PAGE EXTRACT section start

The purpose of this letter is not to enter into a debate with Noorani on this subject but to make a somewhat different though related point.T.N. Seshan was a flamboyant personality who evoked admiration in some and dislike in others. However, as the Chief Election Commissioner, he transformed the Election Commission into a powerful, respected and feared institution.

Vinod Rai is not as flamboyant as Seshan, but as the Comptroller and Auditor General (CAG), he too was assertive and had fire in the belly. He also transformed an institution beyond recognition. It used to be the despair of the Indian Audit Department that its numerous reports sank into oblivion. It led to anguish over its own ineffectiveness. That situation has changed. Today, that department is widely recognised, respected and feared. It was Vinod Rai who brought about this transformation.Consider the effectiveness of Vinod Rai as the CAG. His reports have played not an exclusive but a major role in dramatic developments: powerful politicians being sent to jail, large numbers of licences and allocations being cancelled by the Supreme Court, etc.

Speaking subject to correction, no other CAG from 1947 onwards has had this kind of impact. Further, in the emergence and building-up of public anger against corruption and malfeasance, the Anna Hazare movement was a very important factor but so were Vinod Rai’s reports.This prompts the reflection that a certain kind of personality—forcefulness, tenacity, fearlessness, fire in the belly —seems to be required for bringing about a dramatic transformation of an institution and to have a major and lasting impact.

PAGE EXTRACT section end

ASSIGNED TASK:
In the letter about T.N. Seshan and Vinod Rai, why was the Indian Audit Department once anguished over its own ineffectiveness? Please answer in one to three sentences.

DATASET ENTRIES section start

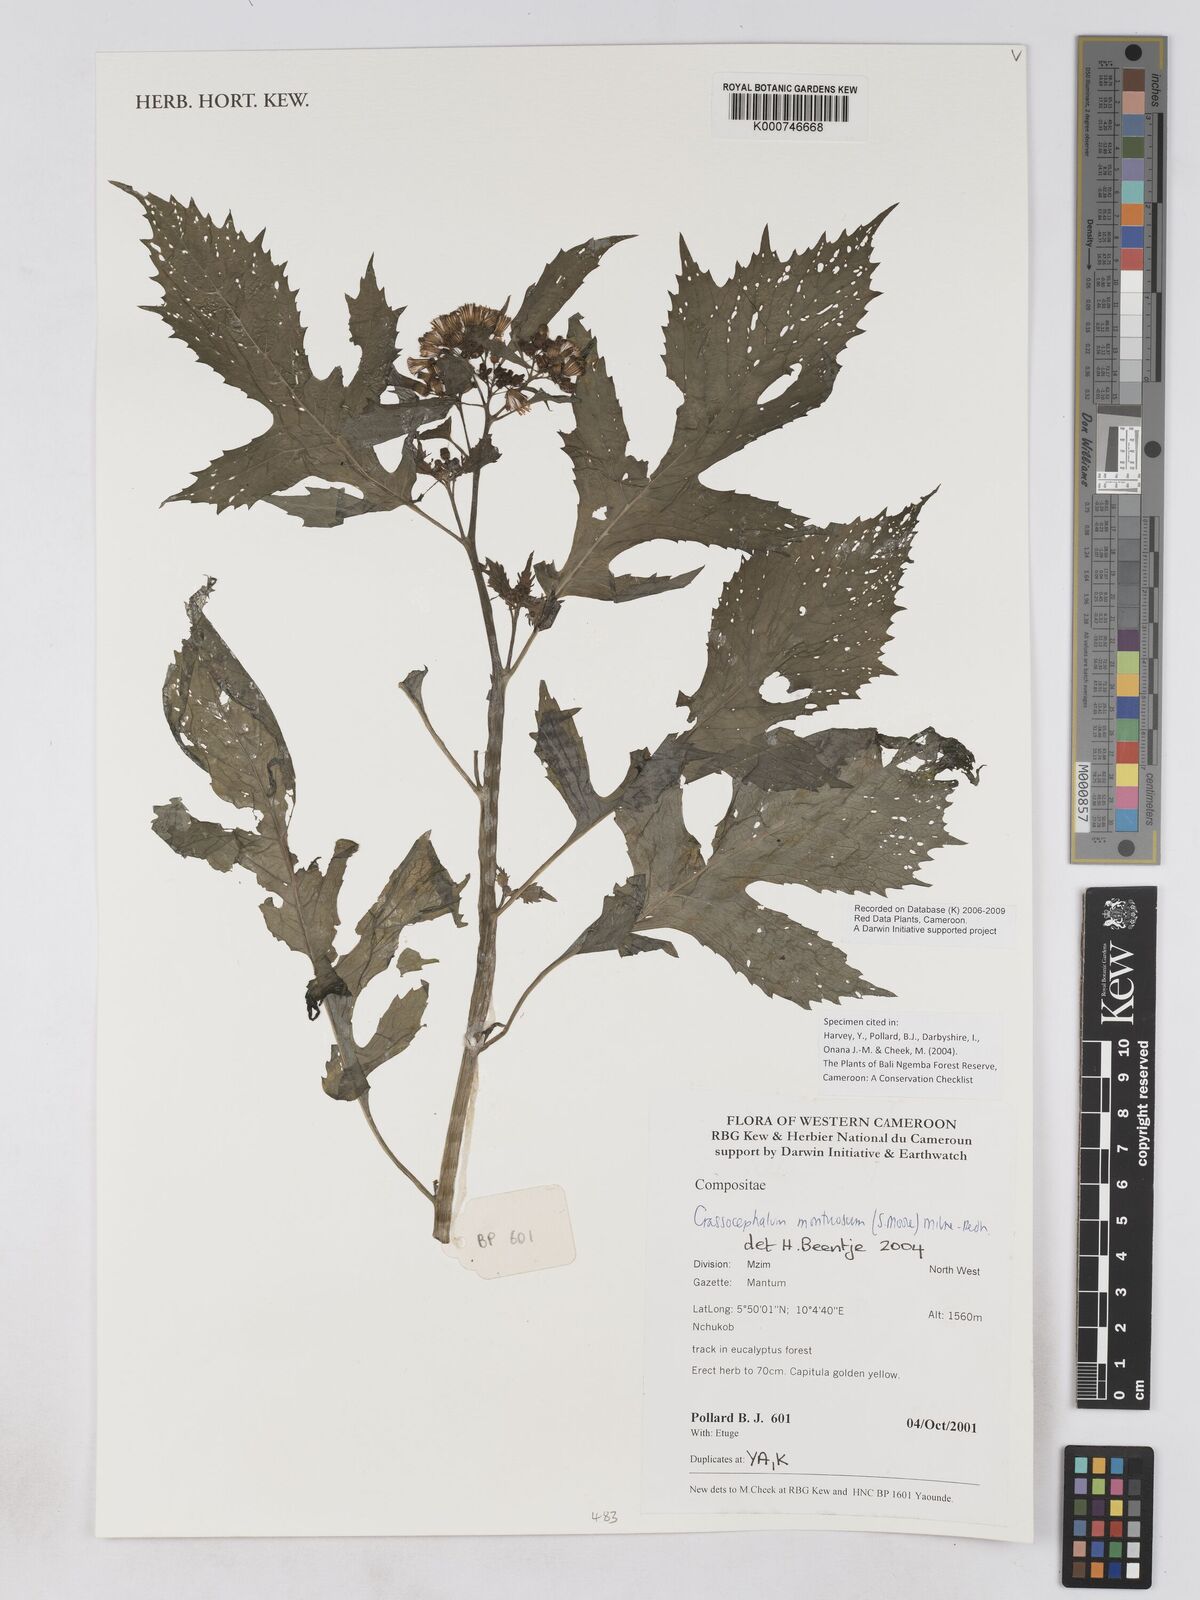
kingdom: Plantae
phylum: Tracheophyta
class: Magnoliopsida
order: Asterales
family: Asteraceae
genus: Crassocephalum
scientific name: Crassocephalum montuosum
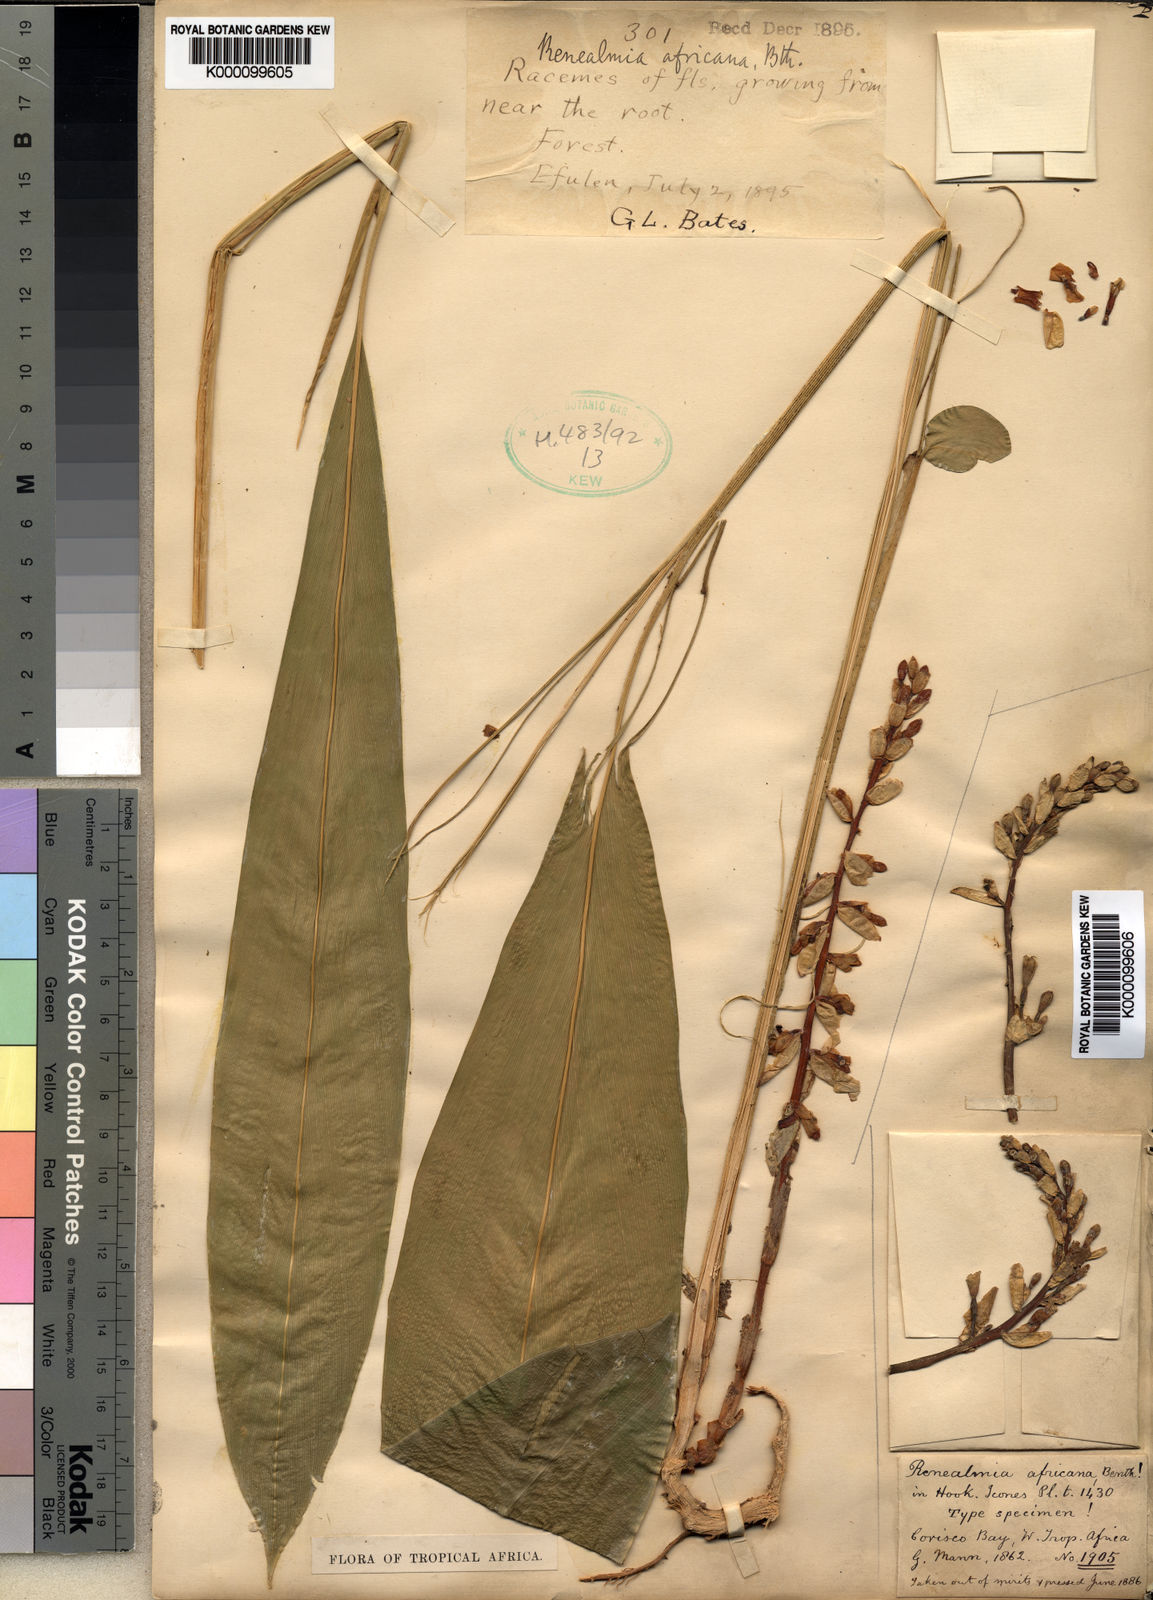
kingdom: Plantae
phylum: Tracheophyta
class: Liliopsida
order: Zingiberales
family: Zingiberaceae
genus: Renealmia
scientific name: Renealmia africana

DATASET ENTRIES section end
DATASET ENTRIES section start

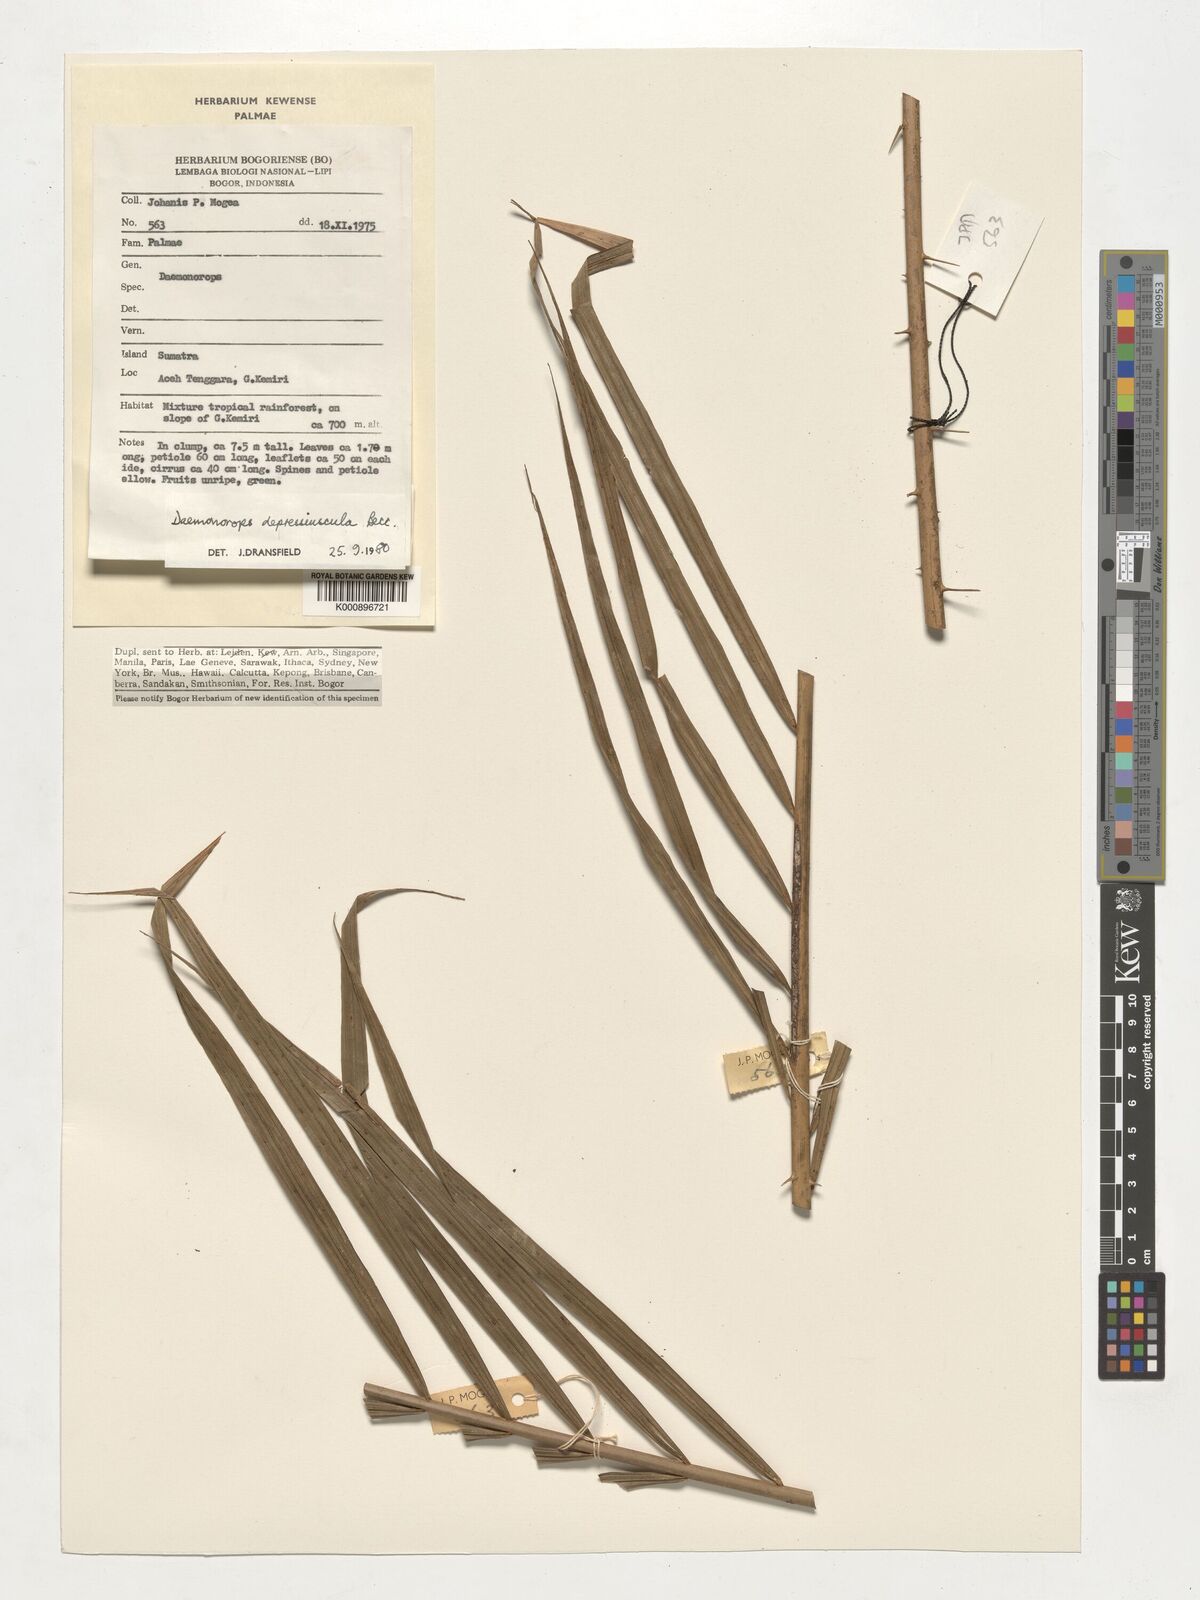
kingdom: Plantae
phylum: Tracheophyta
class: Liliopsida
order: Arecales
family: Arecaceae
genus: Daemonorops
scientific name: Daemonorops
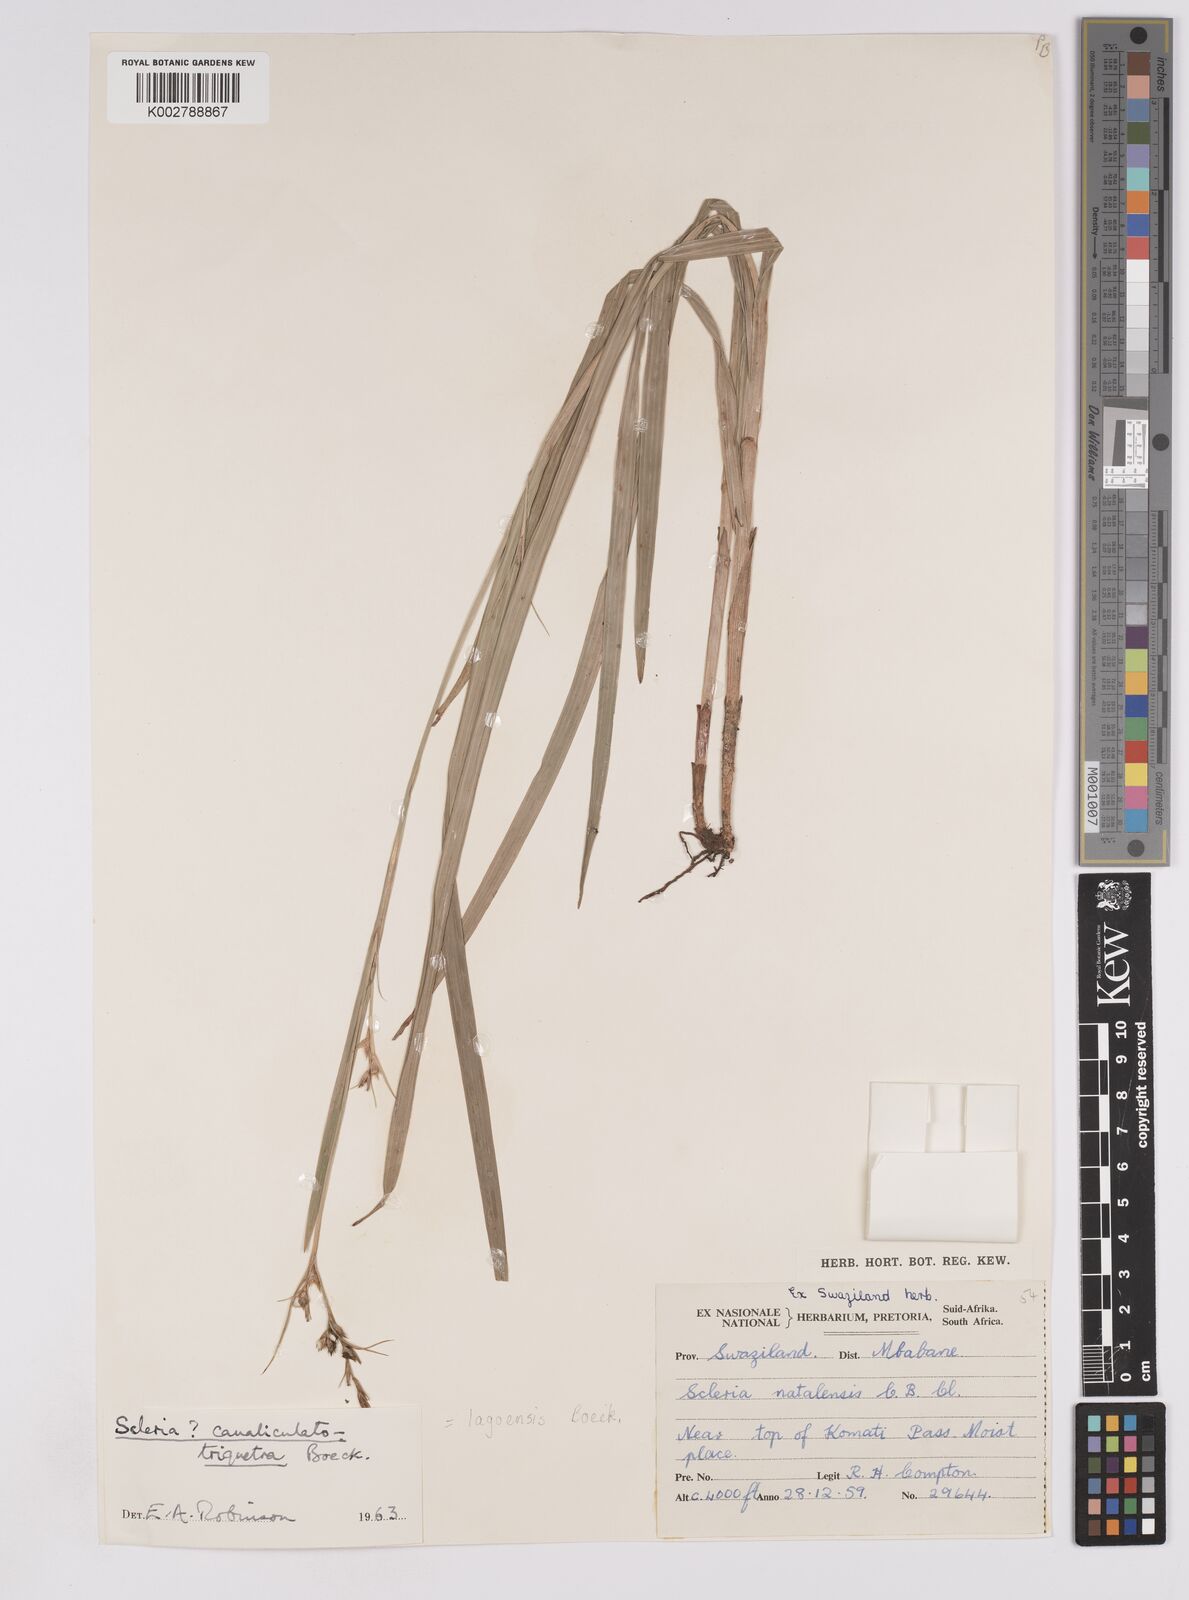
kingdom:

DATASET ENTRIES section end

EXERCISE RESPONSE:
The department's numerous reports used to sink into oblivion. This was its despair, and it led to anguish over its own ineffectiveness.